ЗАДАНИЕ: Почему в отрывке о работе в библиотеке начали придумывать вымышленных читателей? Ответьте одним-двумя предложениями, опираясь только на этот отрывок.

Но поскольку в библиотеке от меня ждали, что я значительно увеличу круг наших читателей, я решила не обманывать этих ожиданий. И стала сама придумывать имена и фамилии своих мифических читателей. Я придумывала им всё: возраст, профессию, образование, адрес. И, в зависимости от собственного настроения, записывала их в счастливые супруги или оставляла одинокими. Пока одинокими. А там, кто знает... Они представлялись мне вполне реальными блондинами или брюнетами, худыми или в теле, студентами или пенсионерами, красивыми или... Нет, некрасивых среди них не было, все были красивыми. Я чувствовала себя всесильным демиургом (ведь я сама создавала целые толпы людей!) и так увлеклась этим занятием, что работала, не разгибая спины, и в первые же дни заполнила выданную мне кипу формуляров.

Погода стояла восхитительная, и настоящих, живых читателей вовсе не заботили отчеты о последних пленумах ЦК КПСС или традиционная битва за урожай. Они предпочитали безответственно гулять по парку и наслаждаться коротким московским летом.

Но чуть ли не каждая особь мужского пола, завидев издалека девушку в белом скворечнике, не могла удержаться, чтобы не подойти и не познакомиться, так что в желающих проводить меня после работы домой недостатка не было.

В число моих воздыхателей записался и легендарный эквилибрист того времени — помните, был такой смертельный номер «Гонки по вертикальной стене»? Он самый! Жена его была не менее знаменита — она руководила ансамблем народного танца, который очень любили в нашем правительстве и за границей.

Эквилибристу я годилась в дочки, ухаживал он за мной по-старомодному красиво и романтично, ну, и конечно, не раз приглашал меня на свой смертельный номер.

Помню, что представление происходило в круглом деревянном павильоне, зрители стояли на балкончике под самым потолком, а мой поклонник, одетый в черную кожу с многочисленными ремнями и пряжками, на дикой скорости носился на мотоцикле по стенам павильона, и всё содрогалось, трещало и оглушительно грохотало. И хотя отважный эквилибрист популярно объяснил мне, что это вовсе не фокус, а закон физики, его шумное действо вызывало у меня тихий ужас.

ИСХОДНЫЕ МАТЕРИАЛЫ:
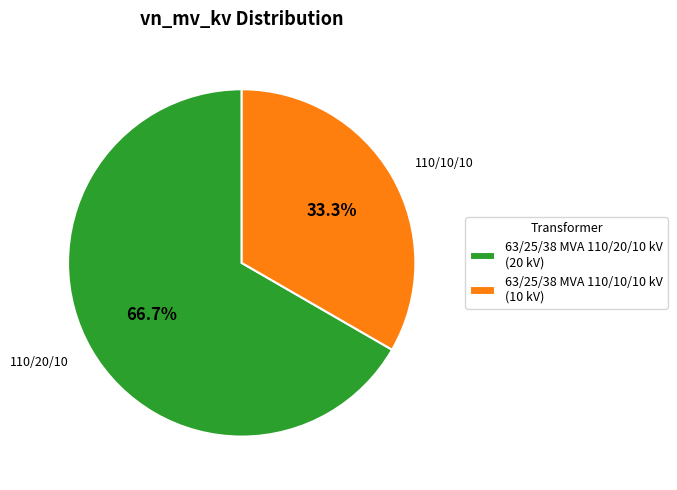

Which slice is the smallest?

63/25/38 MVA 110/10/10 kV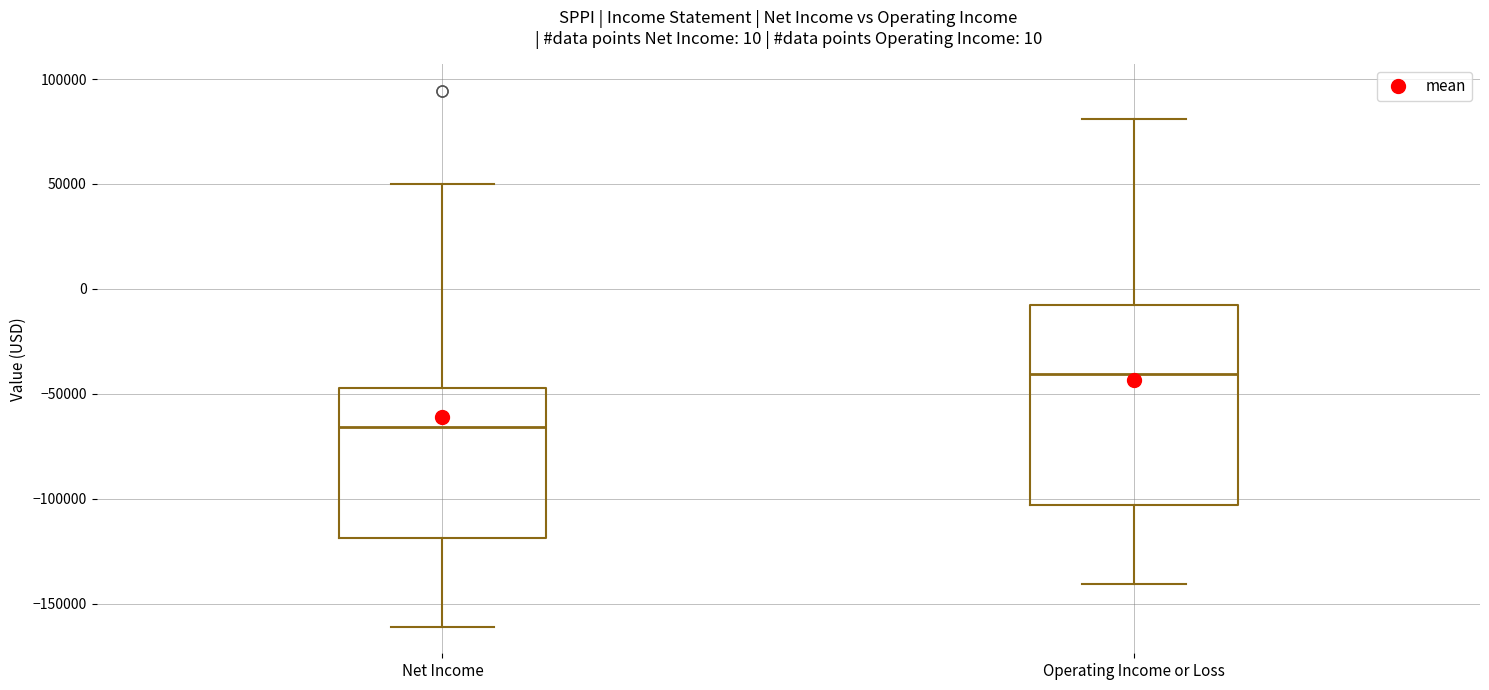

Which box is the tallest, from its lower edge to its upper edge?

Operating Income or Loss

ОЖИДАЕМЫЙ ОТВЕТ: В библиотеке от рассказчицы ждали, что она значительно увеличит круг читателей, и она решила не обманывать этих ожиданий. Поэтому она стала сама придумывать имена, фамилии и другие данные читателей.